» **Exercise description**
Your task is to copy the lines of the data below from the line holding "15: (258, 100, 7.01)" through the line holding "39: (302, 230, 1.94)", inclusive, exactly and with nothing added.

» **Data under study**
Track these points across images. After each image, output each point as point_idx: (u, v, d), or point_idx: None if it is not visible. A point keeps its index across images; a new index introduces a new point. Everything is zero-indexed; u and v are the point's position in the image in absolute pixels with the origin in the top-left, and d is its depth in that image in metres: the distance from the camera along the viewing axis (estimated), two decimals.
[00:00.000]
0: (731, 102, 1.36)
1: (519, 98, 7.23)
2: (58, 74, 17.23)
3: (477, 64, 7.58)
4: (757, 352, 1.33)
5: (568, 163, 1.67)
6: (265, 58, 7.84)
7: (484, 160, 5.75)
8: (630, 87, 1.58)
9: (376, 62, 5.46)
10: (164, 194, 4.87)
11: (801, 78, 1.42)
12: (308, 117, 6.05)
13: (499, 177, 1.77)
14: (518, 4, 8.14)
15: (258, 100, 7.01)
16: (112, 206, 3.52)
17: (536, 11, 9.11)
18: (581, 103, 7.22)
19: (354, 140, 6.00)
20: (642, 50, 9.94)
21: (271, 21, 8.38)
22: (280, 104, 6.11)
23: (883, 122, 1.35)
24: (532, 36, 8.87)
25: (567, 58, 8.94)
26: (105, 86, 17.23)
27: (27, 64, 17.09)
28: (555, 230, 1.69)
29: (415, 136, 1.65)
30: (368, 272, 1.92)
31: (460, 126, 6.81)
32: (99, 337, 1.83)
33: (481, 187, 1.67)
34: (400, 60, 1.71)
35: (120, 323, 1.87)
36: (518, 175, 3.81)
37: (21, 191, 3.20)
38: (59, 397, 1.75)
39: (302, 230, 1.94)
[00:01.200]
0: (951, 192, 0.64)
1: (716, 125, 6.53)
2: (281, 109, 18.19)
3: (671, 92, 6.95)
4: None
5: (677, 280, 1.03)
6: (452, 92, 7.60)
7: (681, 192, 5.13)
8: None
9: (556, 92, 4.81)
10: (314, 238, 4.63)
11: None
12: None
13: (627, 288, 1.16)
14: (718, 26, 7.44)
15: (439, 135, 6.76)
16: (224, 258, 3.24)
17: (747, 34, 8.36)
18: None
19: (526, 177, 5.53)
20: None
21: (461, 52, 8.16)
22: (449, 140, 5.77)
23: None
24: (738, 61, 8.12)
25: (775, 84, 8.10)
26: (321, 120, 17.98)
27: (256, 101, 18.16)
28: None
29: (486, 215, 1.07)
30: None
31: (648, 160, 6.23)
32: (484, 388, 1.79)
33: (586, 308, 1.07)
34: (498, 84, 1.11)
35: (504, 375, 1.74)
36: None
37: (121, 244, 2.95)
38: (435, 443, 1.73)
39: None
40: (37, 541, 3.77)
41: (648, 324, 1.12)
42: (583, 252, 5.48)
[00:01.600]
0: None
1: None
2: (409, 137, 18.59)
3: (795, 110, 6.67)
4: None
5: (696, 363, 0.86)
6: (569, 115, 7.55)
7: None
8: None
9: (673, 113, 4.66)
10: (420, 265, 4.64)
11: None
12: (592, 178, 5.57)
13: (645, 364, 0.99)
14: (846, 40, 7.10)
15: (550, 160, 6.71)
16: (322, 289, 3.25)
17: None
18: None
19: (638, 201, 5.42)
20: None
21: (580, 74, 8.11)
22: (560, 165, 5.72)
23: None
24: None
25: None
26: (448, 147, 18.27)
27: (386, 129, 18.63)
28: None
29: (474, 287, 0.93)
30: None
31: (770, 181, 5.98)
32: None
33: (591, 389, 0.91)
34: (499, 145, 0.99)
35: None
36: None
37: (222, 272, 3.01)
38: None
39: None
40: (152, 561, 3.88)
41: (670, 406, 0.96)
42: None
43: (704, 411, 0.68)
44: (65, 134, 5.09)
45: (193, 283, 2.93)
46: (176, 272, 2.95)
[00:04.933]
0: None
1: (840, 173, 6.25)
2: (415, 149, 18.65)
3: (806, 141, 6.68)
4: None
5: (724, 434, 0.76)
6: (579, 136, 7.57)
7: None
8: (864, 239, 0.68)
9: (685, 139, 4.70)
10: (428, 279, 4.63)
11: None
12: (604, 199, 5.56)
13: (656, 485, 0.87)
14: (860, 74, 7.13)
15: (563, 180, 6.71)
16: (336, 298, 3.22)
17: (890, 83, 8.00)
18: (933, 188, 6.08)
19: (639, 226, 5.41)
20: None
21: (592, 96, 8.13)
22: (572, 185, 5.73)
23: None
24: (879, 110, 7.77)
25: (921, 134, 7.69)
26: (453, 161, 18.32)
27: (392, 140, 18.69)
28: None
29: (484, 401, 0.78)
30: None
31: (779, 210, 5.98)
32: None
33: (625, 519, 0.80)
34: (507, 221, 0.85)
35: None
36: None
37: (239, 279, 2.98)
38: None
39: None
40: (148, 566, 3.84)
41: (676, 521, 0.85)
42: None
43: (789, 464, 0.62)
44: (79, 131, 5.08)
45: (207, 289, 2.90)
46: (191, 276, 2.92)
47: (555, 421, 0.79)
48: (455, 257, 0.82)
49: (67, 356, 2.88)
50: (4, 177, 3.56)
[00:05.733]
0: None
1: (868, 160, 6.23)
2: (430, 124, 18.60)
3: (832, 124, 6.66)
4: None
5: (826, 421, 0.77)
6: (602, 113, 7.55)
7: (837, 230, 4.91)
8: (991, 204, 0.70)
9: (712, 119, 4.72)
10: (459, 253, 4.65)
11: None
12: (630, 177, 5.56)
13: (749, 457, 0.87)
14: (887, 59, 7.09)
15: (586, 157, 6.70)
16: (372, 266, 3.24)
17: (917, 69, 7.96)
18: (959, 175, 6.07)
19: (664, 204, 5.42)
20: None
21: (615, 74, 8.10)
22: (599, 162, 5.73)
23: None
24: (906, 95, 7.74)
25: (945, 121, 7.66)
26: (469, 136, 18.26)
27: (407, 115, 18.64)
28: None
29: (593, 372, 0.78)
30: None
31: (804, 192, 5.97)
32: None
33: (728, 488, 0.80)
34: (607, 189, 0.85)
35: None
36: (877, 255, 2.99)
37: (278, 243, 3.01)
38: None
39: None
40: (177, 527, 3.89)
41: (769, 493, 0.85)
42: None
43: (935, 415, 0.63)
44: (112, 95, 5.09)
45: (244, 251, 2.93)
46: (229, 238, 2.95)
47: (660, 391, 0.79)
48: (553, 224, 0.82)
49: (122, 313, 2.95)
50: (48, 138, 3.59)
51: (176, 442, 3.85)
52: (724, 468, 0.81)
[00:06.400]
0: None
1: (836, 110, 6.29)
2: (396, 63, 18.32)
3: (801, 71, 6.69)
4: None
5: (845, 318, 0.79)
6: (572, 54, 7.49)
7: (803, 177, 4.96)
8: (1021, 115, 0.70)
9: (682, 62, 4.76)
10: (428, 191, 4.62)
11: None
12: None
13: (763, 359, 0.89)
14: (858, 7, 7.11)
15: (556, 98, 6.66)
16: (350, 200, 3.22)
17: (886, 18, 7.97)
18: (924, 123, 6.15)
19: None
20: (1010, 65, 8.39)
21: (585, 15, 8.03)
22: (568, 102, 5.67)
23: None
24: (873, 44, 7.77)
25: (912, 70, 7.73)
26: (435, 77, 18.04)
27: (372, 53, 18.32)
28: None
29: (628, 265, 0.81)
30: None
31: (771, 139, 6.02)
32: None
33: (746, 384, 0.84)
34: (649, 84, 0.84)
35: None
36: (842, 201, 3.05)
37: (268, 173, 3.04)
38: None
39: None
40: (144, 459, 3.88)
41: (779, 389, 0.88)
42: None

» **Written response**
15: (258, 100, 7.01)
16: (112, 206, 3.52)
17: (536, 11, 9.11)
18: (581, 103, 7.22)
19: (354, 140, 6.00)
20: (642, 50, 9.94)
21: (271, 21, 8.38)
22: (280, 104, 6.11)
23: (883, 122, 1.35)
24: (532, 36, 8.87)
25: (567, 58, 8.94)
26: (105, 86, 17.23)
27: (27, 64, 17.09)
28: (555, 230, 1.69)
29: (415, 136, 1.65)
30: (368, 272, 1.92)
31: (460, 126, 6.81)
32: (99, 337, 1.83)
33: (481, 187, 1.67)
34: (400, 60, 1.71)
35: (120, 323, 1.87)
36: (518, 175, 3.81)
37: (21, 191, 3.20)
38: (59, 397, 1.75)
39: (302, 230, 1.94)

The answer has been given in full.